## Reading passage
#####

Enforceability of Non-Competes for Terminated Employees in New York is Dependent on Location Within the State

March 4, 2021

By: Bradley A. Hoppe

A recent case from the Appellate Division, First Department – King v. Marsh & McLennan Agency, LLC, 2021 N.Y. Slip. Op. 00909 (1st Dept. Feb. 11, 2021) – serves as a reminder that, depending on where your business is located within the state of New York, a different rule applies for the enforceability of your employee non-competition and non-solicitation covenants in the event of a termination without cause.

Specifically, in King, the First Department again recognized the governing rule for courts (and companies and employees) located within the First and Second Departments (i.e., New York City and downstate counties) that a non-competition or non-solicitation covenant is unenforceable as a matter of law where the employee is terminated without cause. Id. at * 323; see also, Kolchins v. Evolution Mkts., Inc. 182 A.D.3d 408, 409 (1st Dept. 2020) and Borne Chemical Co. v. Dictrow, 85 A.D.2d 646, 649 (2d Dept. 1981).

#####

## Supplied material
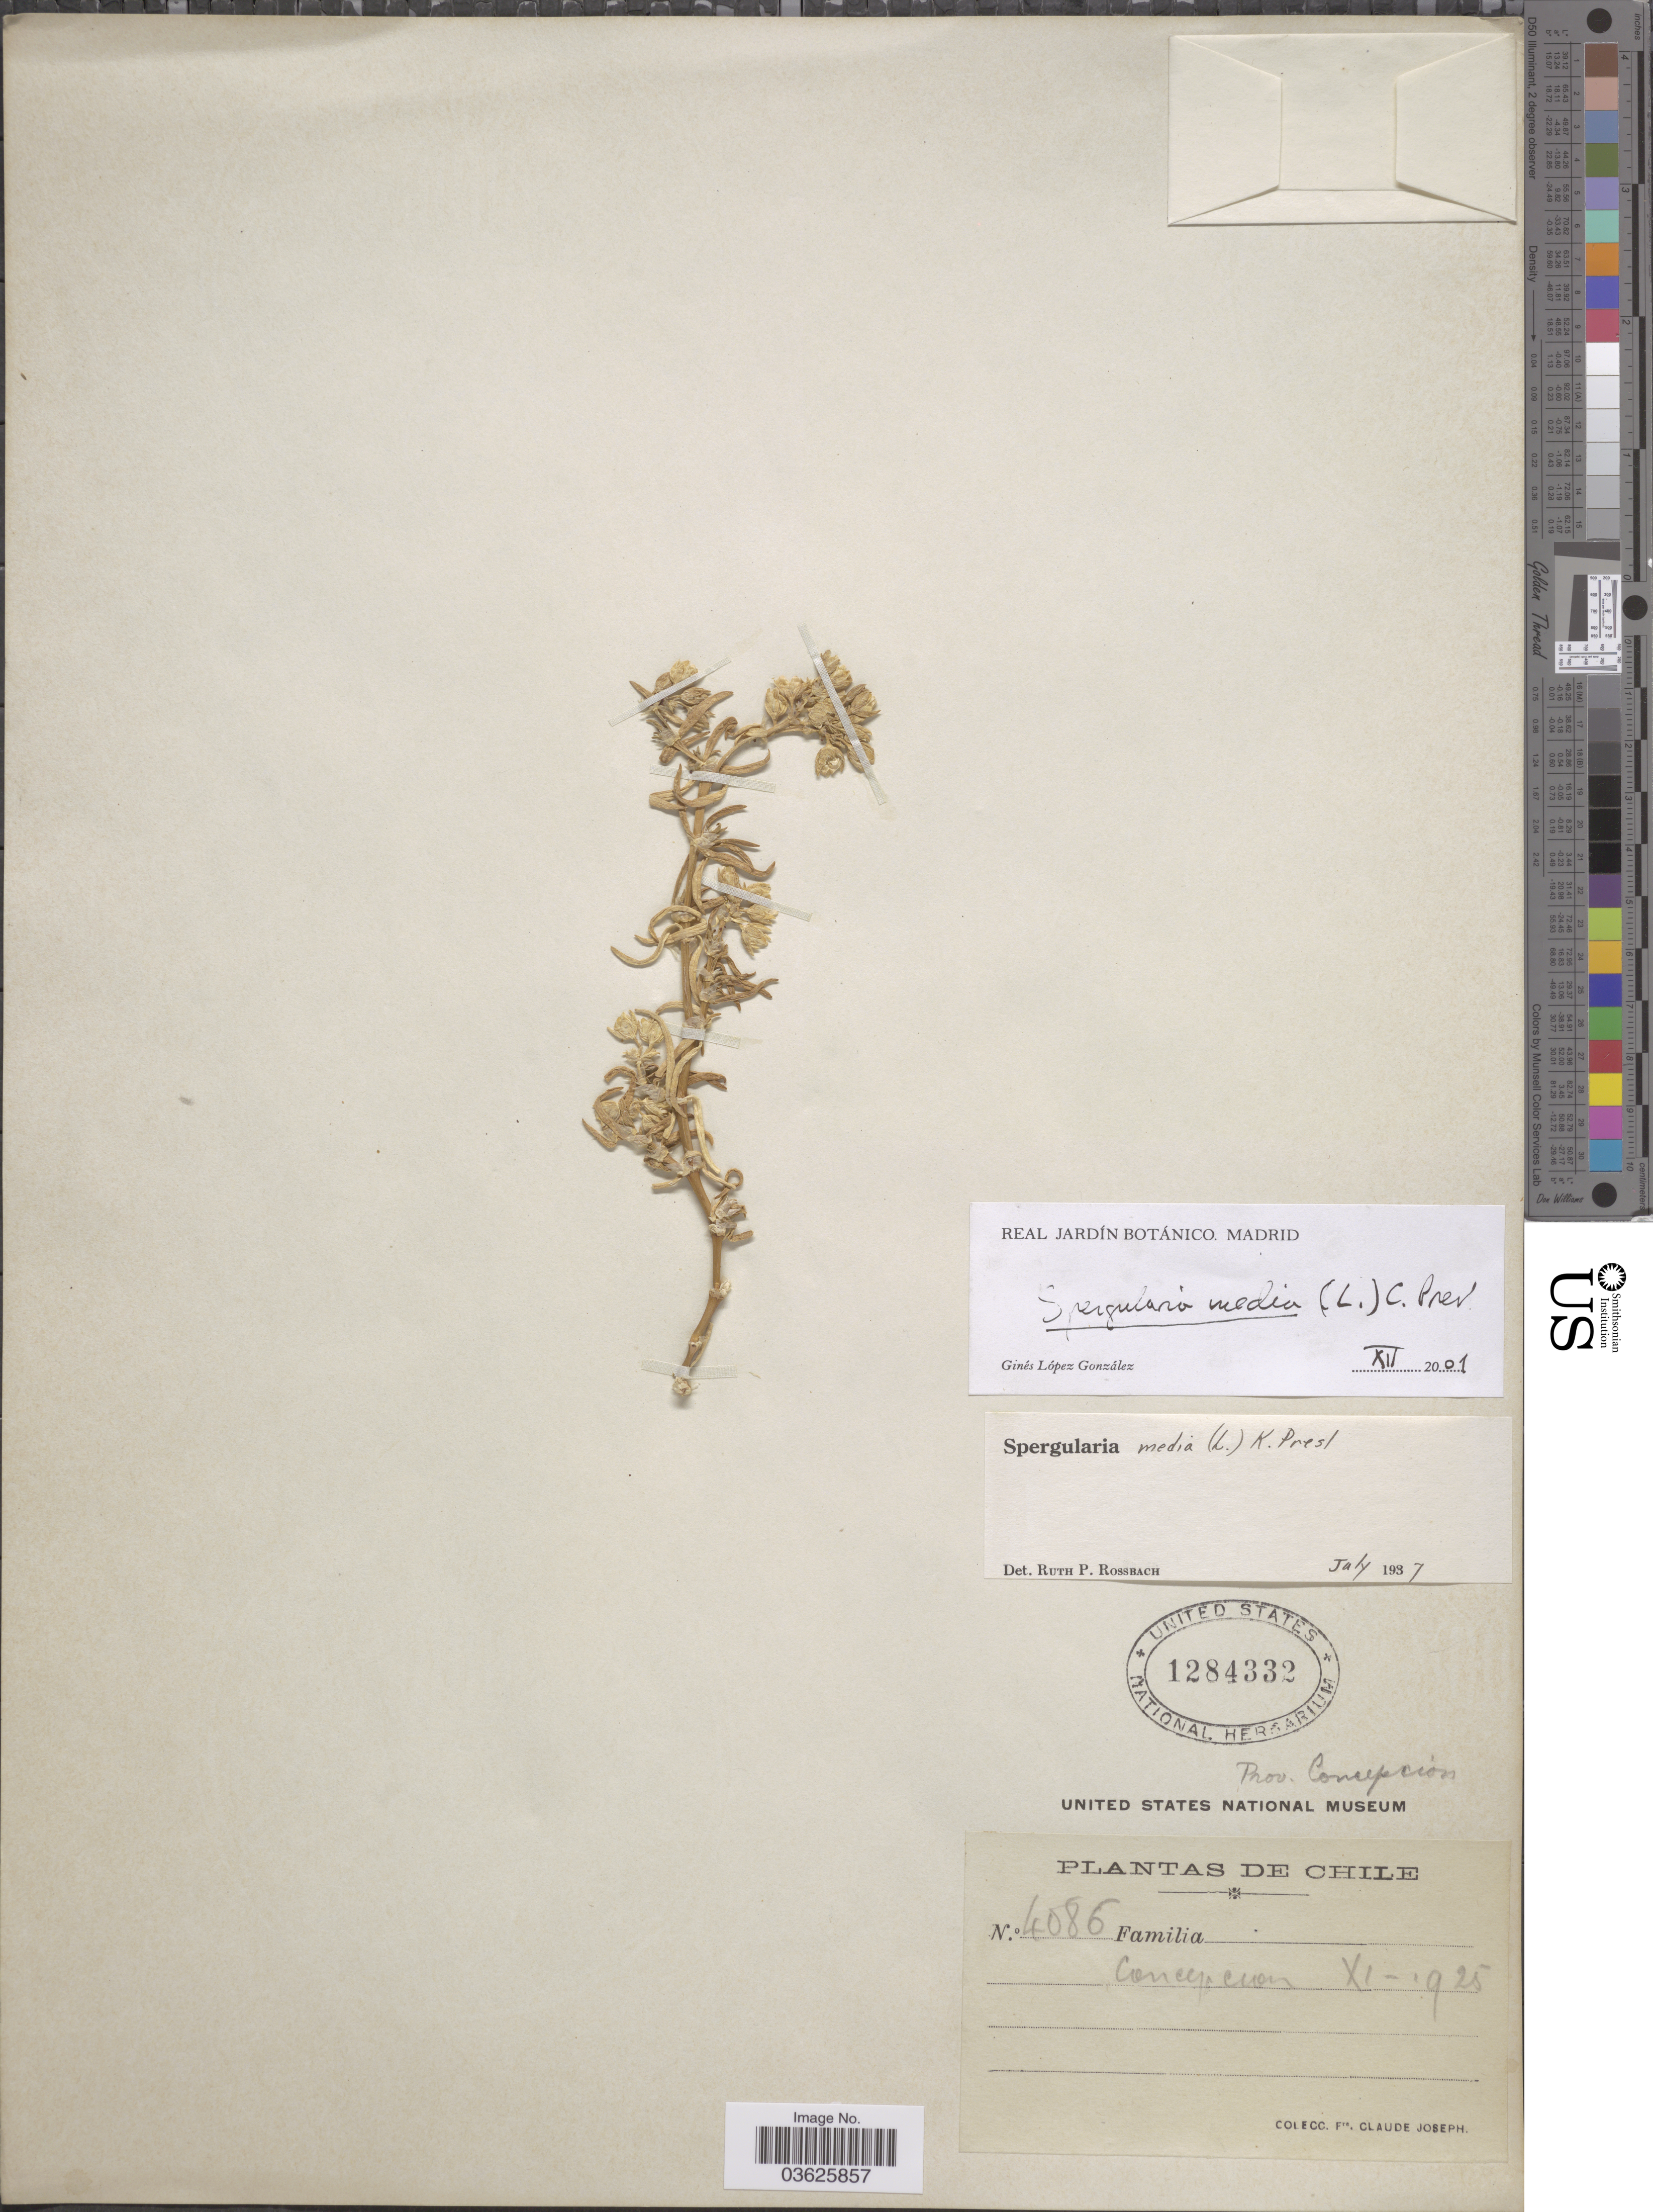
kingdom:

#####

## Aim 1
Answer these questions from the article on New York non-competes:
(a) On what date did the First Department decide King v. Marsh & McLennan Agency, LLC?
(b) What areas of the state does the article say the First and Second Departments cover?
(c) In what year was Borne Chemical Co. v. Dictrow decided?
## Aim 2
Pick up the article on New York non-competes after its final sentence and write the next paragraph.
Nothing in the listing is needed here.

## Written response 1
(a) February 11, 2021
(b) New York City and downstate counties
(c) 1981

## Written response 2
However, the opposite rule exists for courts (and companies and employees) which are located within the Fourth Department (i.e., all of Western New York and parts of the Southern Tier and Finger Lakes region, including all of Buffalo, Rochester and Syracuse). There, as recently held in the case of Frank v. Metalico Rochester, Inc., 174 A.D.3d 1407, 1412 (4th Dept. 2019), the termination of an employee without cause does “not render the restrictive covenants in the agreement unenforceable.” See also, Brown & Brown, Inc. v. Johnson, 115 A.D.3d 162, 170 (4th Dept. 2014) (holding that a termination without cause does “not render the restrictive covenants … unenforceable”).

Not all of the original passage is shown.